Breastfeeding for six months or longer cuts the risk of developing type 2 diabetes nearly in half for women throughout their childbearing years, according to new Kaiser Permanente research published Jan. 16 in JAMA Internal Medicine.
“We found a very strong association between breastfeeding duration and lower risk of developing diabetes, even after accounting for all possible confounding risk factors,” said lead author Erica P. Gunderson, PhD, MS, MPH, senior research scientist with the Kaiser Permanente Division of Research.
Women who breastfed for six months or more across all births had a 47 percent reduction in their risk of developing type 2 diabetes compared to those who did not breastfeed at all. Women who breastfed for six months or less had a 25 percent reduction in diabetes risk.
Gunderson and colleagues analyzed data during the 30 years of follow up from the Coronary Artery Risk Development in Young Adults (or CARDIA) study, a national, multi-center investigation of cardiovascular disease risk factors that originally enrolled about 5,000 adults aged 18 to 30 in 1985 to 1986, including more than 1,000 members of Kaiser Permanente Northern California.
The new findings add to a growing body of evidence that breastfeeding has protective effects for both mothers and their offspring, including lowering a mother’s risk of breast and ovarian cancer. The CARDIA findings are also consistent with those of the NIH-funded Study of Women, Infant Feeding and Type 2 Diabetes after GDM Pregnancy (SWIFT), also led by Gunderson, which includes routine biochemical screening for diabetes in women after gestational diabetes from the early postpartum period and years later.
The long-term benefits of breastfeeding on lower diabetes risk were similar for black women and white women, and women with and without gestational diabetes. Black women were three times as likely as white women to develop diabetes within the 30-year study, which is consistent with higher risk found by others. Black women enrolled in CARDIA were also less likely to breastfeed than white women.
“The incidence of diabetes decreased in a graded manner as breastfeeding duration increased, regardless of race, gestational diabetes, lifestyle behaviors, body size, and other metabolic risk factors measured before pregnancy, implying the possibility that the underlying mechanism may be biological,” Gunderson said. Several plausible biological mechanisms are possible for the protective effects of breastfeeding, including the influence of lactation-associated hormones on the pancreatic cells that control blood insulin levels and thereby impact blood sugar.
Based on the strong evidence for the numerous health benefits of breastfeeding for mothers and babies, Kaiser Permanente provides strong support for all mothers who choose to breastfeed.
“We have known for a long time that breastfeeding has many benefits both for mothers and babies, however, previous evidence showed only weak effects on chronic disease in women,” said Tracy Flanagan, MD, director of women’s health for Kaiser Permanente Northern California. “Now we see much stronger protection from this new study showing that mothers who breastfeed for months after their delivery may be reducing their risk of developing type 2 diabetes by up to one half as they get older. This is yet another reason that doctors, nurses and hospitals, as well as policymakers, should support women and their families to breastfeed as long as possible.”

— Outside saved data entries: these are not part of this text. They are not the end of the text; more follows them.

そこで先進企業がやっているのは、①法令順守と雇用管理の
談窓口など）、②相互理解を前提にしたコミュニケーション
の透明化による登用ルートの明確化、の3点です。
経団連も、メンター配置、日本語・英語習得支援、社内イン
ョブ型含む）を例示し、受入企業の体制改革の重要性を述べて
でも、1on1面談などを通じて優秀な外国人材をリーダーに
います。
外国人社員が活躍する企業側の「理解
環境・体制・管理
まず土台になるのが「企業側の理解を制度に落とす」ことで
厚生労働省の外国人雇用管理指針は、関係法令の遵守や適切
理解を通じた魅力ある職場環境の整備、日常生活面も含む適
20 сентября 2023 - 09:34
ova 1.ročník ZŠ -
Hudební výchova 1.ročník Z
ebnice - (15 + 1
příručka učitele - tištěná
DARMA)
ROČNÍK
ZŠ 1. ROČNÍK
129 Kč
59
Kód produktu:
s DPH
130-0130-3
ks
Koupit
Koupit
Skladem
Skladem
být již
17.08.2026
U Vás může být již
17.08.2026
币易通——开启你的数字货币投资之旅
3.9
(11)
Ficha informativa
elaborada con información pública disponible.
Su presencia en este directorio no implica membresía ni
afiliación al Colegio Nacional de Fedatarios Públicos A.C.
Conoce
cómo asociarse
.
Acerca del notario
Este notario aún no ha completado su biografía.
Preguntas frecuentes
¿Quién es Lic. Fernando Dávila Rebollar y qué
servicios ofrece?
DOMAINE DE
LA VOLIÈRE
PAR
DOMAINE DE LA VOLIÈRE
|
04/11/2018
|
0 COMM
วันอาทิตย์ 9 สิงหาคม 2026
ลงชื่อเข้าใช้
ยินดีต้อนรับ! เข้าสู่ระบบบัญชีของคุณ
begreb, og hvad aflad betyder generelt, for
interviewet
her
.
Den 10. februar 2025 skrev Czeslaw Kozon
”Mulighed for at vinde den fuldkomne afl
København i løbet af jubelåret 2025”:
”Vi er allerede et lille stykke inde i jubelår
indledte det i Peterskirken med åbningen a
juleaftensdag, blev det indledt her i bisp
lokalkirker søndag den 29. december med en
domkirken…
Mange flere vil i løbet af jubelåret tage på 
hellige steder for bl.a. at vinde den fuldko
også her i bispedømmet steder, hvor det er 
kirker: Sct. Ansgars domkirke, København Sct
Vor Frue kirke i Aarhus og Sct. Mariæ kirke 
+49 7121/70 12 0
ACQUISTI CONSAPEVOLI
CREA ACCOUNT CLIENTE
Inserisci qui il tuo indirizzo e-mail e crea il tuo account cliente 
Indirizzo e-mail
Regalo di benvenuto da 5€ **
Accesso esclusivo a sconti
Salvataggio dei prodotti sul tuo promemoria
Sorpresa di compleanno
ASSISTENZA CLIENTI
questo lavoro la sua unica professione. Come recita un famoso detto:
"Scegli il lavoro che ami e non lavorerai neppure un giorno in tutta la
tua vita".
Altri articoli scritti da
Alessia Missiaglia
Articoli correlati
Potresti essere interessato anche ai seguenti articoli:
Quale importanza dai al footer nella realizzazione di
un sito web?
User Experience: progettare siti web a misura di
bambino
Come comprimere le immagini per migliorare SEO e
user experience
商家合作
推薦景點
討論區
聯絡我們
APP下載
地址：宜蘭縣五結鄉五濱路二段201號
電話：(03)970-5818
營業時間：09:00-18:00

This study included 1,238 black and white women who did not have diabetes when they enrolled in CARDIA, or prior to their subsequent pregnancies. Over the next 30 years, each woman had at least one live birth and was routinely screened for diabetes under the CARDIA protocol, which included diagnostic screening criteria for diabetes. Participants also reported lifestyle behaviors (such as diet and physical activity) and the total amount of time they breastfed their children.
“Unlike previous studies of breastfeeding, which relied on self-reporting of diabetes onset and began to follow older women later in life, we were able to follow women specifically during the childbearing period and screen them regularly for diabetes before and after pregnancies,” Gunderson said. She and her colleagues were also able to account for pre-pregnancy metabolic risk, including obesity and fasting glucose and insulin, lifestyle behaviors, family history of diabetes and perinatal outcomes.
The current study was funded by the National Institute of Diabetes, Digestive and Kidney Diseases that was led by Gunderson. The Coronary Artery Risk Development in Young Adults Study (CARDIA) is funded by the National Heart, Lung, and Blood Institute.
In addition to Gunderson, co-authors of the study were Ying Lin, MS, Mike Sorel, MS, Stephen Sidney, MD, MPH, and Charles Quesenberry, Jr., PhD, of the Kaiser Permanente Division of Research; Cora Lewis, MD, MSPH, and James Shikany, DrPH, of the University of Alabama at Birmingham; and Myron Gross, PhD, and David Jacobs, Jr, PhD, of the University of Minnesota.